Publisher: Titan Comics
Writer: Ben Aaronovich
Artwork: Lee Sullivan
Colours: Luis Guerrero
Release Date: 24th October 2018
Peter Grant, proud member of the London Constabulary and days away from completing his probation, stumbles upon a key witness to a murder. Oddly, the witness turns out to be a ghost, and that’s when things get really strange. Recruited into a little-known branch of the Met, the Special Assessment Unit, by one DCI Thomas Nightingale, Peter discovers that magic, ghoulies, ghosties and things that go bump in the night are real… all of them, except aliens… so far…
I have been a massive fan of the Rivers of London books since I picked up the first one almost 8 years ago. I’ve read every book so far, I’ve got them all on audiobook (If you haven’t listened to them Kobna Holdbrook-Smith is one of the best audiobook narrators I’ve heard, and I’d heartily recommend them), and now I’ve got the graphic novels. In the world of Peter Grant, Thomas Nightingale and the Folly, there is something magical (pun intended) that just keeps me coming back for more and makes the a regular re-read or listen.
Aaronovitch’s style for me is something of a cross between Douglas Adams’ Hitchikers Guide To The Galaxy and Terry Pratchett’s Night Watch stories. There are repeated references in the book to Harry Potter, much to the chagrin of DCI Nightingale, and given the subject matter this could easily have turned into just being a parody of JK Rowling’s stories. “CSI Hogwarts” if you will. Aaronovitch however has kept a fantastic balance between the horrific and the humorous, and spun a story and a world that despite its supernatural subject matter has a very grounded and relatable feel to it. Each of the characters has a well fleshed-out background and development, and with every new story I have become more invested in each of them.

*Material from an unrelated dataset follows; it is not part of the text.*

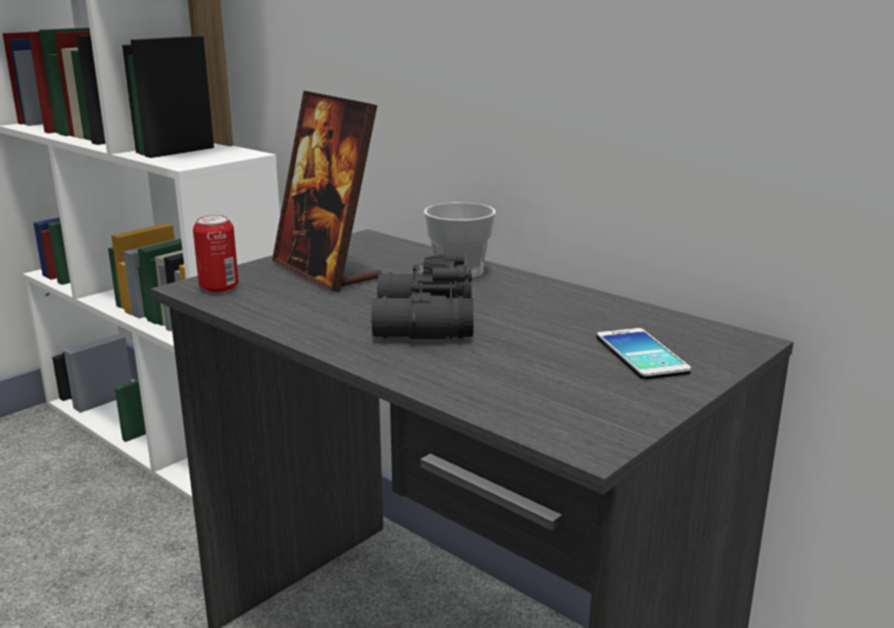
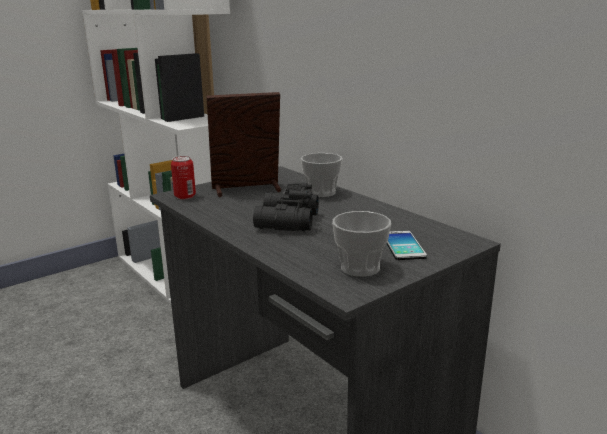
camera: 10 degrees right, 0 degrees up
picture frame [272,91,382,292] -> picture frame turned 105 degrees clockwise [207,92,281,197]
none -> cup [332,211,391,277]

As the title suggests this is a collection of the first three graphic novels in a nicely presented slip case edition which, if you’re just starting to collect them is definitely the way forward. What you get in the Graphic Novels are not reworks of the existing stories but rather a series of new short stories that intertwine with the timeline of the books and fill in some gaps and references that personally have been bugging the living daylights out of me.
Have you spent a fruitless afternoon paging through the books to find out what (to paraphrase DCI Seawoll) “all the weird bollocks” with the haunted BMW’s was about? Look no further! This is a storyline that features in the first volume of the graphic novels and only here. I was very dubious when I picked these up, I have found over the years that graphic novelisation of a favourite author/ book series seldom ends well but I have to say I was pleasantly surprised to see that Ben Aaronovitch has brought the same effort and skill to these as he has to the rest of the books. Lee Sullivan and Luis Guerrero had probably the hardest job to convince me. We all do it, you read a novel and you know how that character looks, (I had the same trepidation with the audiobooks but Kbona Holdbrook-Smith knocked it out of the park) but I’ve got to say Sullivan and Guerrero have done brilliantly.
The character that was worrying me most of all was Nightingale. I had a very definite picture in my head, he was one of the first characters that developed a face for me and the Nightingale in these books is almost exactly what I had imagined. Characters and my vastly overinflated opinions on whether they meet my expectations aside, the artwork throughout is fantastic and there’s some wonderfully atmospheric, and in some places horrific scenes that are brought to life beautifully by the art and colouring.
Having said all of that, as an introduction to The Rivers of London, this is not the place to start. If you haven’t read the books you’re going to struggle to understand a lot of what’s going on. If, however, like me, you’re just a little bit obsessed with the novels then this is a great addition to the Peter Grant universe and answers some of those pesky, niggling questions that are alluded to in the books.